Manhattan Rents Fall / Office Vacancies Rise

Posted by urbandigs

Tue Oct 6th, 2009 04:08 PM

A: Just passing along the latest. This is all not new and the process is a healthy one. I wouldn't be surprised if stabilization shows up in one of the next two quarterly reports.

Bloomberg reports, "Manhattan Rents Fall More Than 8% on Unemployment":

Manhattan apartment rents fell as much as 8.9 percent in the third quarter from a year earlier as rising unemployment cut demand, Citi-Habitats Inc. said.

Average rents declined for all apartment sizes as landlords offered concessions to tenants, the New York-based property broker said in a report issued today.

“The only way you can create demand is to make the market and the way you make the market is adjust the prices accordingly,” Gary Malin, president of Citi-Habitats, said in an interview.

Rents for studio apartments fell 8.2 percent to an average of $1,760. One-bedroom units dropped 8.8 percent $2,423. The cost of renting two-bedroom apartments declined 8.9 percent to $3,381 and three-bedrooms fell 7.9 percent to $4,591.

The rates reflect some, but not all, of the concessions offered by landlords, including a month of free rent, Malin said.
Its the concessions that are key. These reports don't accurately reflect the full concessions being offered by landlords to fill vacancies and get leases renewed. The most common of course is offering 1-2 Months Free Rent and then asking the tenant to sign a 13 or 14 month lease. For those using brokers, it may be a free month rent and a reduced or eliminated broker fee; or other combination of the two. Either way, this process is a very healthy one and I'm sure we will see some signs of stabilization in one of the next two quarterly reports. Our adjustment was fast and fierce and lower prices will revive demand over time. Here is a snapshot of neighborhood vacancy rates and then the average vacancy rate trend provided by Citi-Habitats September 2009 Rental Market Report:

rental-vacancy-rate-Manhattan.jpg


Wow, check out the vacancy rate of the Upper East Side jumping to 2.49%! Bloomberg then gets into how "Manhattan Office Vacancies Reach Five-Year High":
Manhattan’s third-quarter office vacancy rate hit a five-year high as unemployment rose and companies gave up space in the recession.

The rate rose to 11.1 percent, the highest since the third quarter of 2004, New York-based broker Cushman & Wakefield Inc. said in a statement today. Rents fell 5.2 percent from the second quarter to $57.08 a square foot and were down 22 percent from a year earlier.

Sublease space declined to 11.1 million square feet from 11.4 million at mid-year, the first drop since the end of 2007, Cushman said.

“This is probably an indicator that you’re starting to see a market starting to bottom out,” said Joseph Harbert, chief operating officer for Cushman’s New York metropolitan region. “I would look at that as a harbinger of what’s to come. We’ve got a ways to go.”
Falling rents, rising vacancy rates: these are two more reasons why inflationary worries right now are misguided.

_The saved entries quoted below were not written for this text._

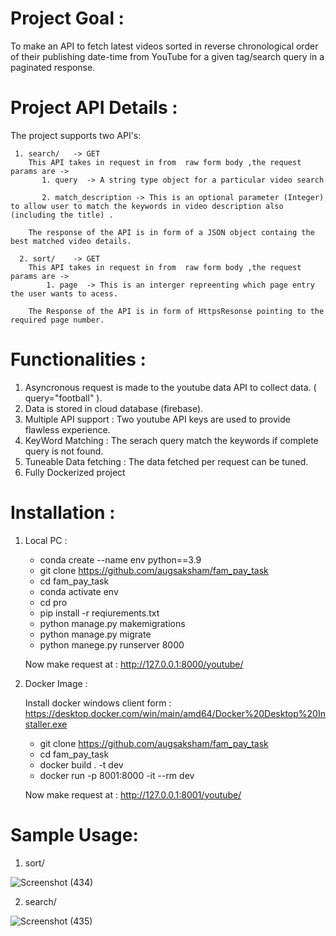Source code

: # Project Goal :

To make an API to fetch latest videos sorted in reverse chronological order of their publishing date-time from YouTube for a given tag/search query in a paginated response.

# Project API Details :
  
  The project supports two API's:

     1. search/   -> GET
        This API takes in request in from  raw form body ,the request params are ->
           1. query  -> A string type object for a particular video search
            
           2. match_description -> This is an optional parameter (Integer) to allow user to match the keywords in video description also (including the title) .

        The response of the API is in form of a JSON object containg the best matched video details.

      2. sort/    -> GET
        This API takes in request in from  raw form body ,the request params are ->
            1. page  -> This is an interger repreenting which page entry the user wants to acess.

        The Response of the API is in form of HttpsResonse pointing to the required page number.


# Functionalities :

1. Asyncronous request is made to the youtube data API to collect data.  ( query="football" ).
2. Data is stored in cloud database (firebase).
3. Multiple API support : Two youtube API keys are used to provide flawless experience.
4. KeyWord Matching : The serach query match the keywords if complete query is not found.
5. Tuneable Data fetching : The data fetched per request can be tuned.
6. Fully Dockerized project



# Installation :

 1. Local PC :
    
    * conda create --name env python==3.9
    * git clone https://github.com/augsaksham/fam_pay_task
    * cd fam_pay_task
    * conda activate env
    * cd pro
    * pip install -r reqiurements.txt
    * python manage.py makemigrations
    * python manage.py migrate
    * python manege.py runserver 8000


    Now make request at : http://127.0.0.1:8000/youtube/<query>


 2. Docker Image :

    Install docker windows client form : https://desktop.docker.com/win/main/amd64/Docker%20Desktop%20Installer.exe
    
    * git clone https://github.com/augsaksham/fam_pay_task
    * cd fam_pay_task
    * docker build . -t dev
    * docker run -p 8001:8000 -it --rm dev 

    Now make request at : http://127.0.0.1:8001/youtube/<query>



# Sample Usage:
 
  1. sort/
  
  ![Screenshot (434)](https://user-images.githubusercontent.com/79015249/179352041-e16be298-7512-4e8c-9e23-11815ed1752d.png)
   
   2. search/ 
   
   ![Screenshot (435)](https://user-images.githubusercontent.com/79015249/179352048-1107716f-bf91-40be-92d5-4ac5d34de9d1.png)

The consumer is still repairing their balance sheets and dealing with a tough labor market. The Fed is continuing to engineer a bank recapitalization environment even as some asset values feel like they are getting a bit frothy. The idea is to cushion the deflationary blow, cushion the hit to the economy and allow banks to re-organize themselves and try to earn their way back to health. Do we really want banks to go crazy lending to consumers in a deteriorating credit and rising unemployment environment? No, we dont. The system needs to purge itself of the excess that came with credit binge over many many years. In the meantime, each half off sale that we hear about (i.e. California Hotel Foreclosures Triple in first 9 months of 2009) will result in its own deflationary whiplash as the new owner has a much more efficient operating environment with way less debt in which to run the existing business.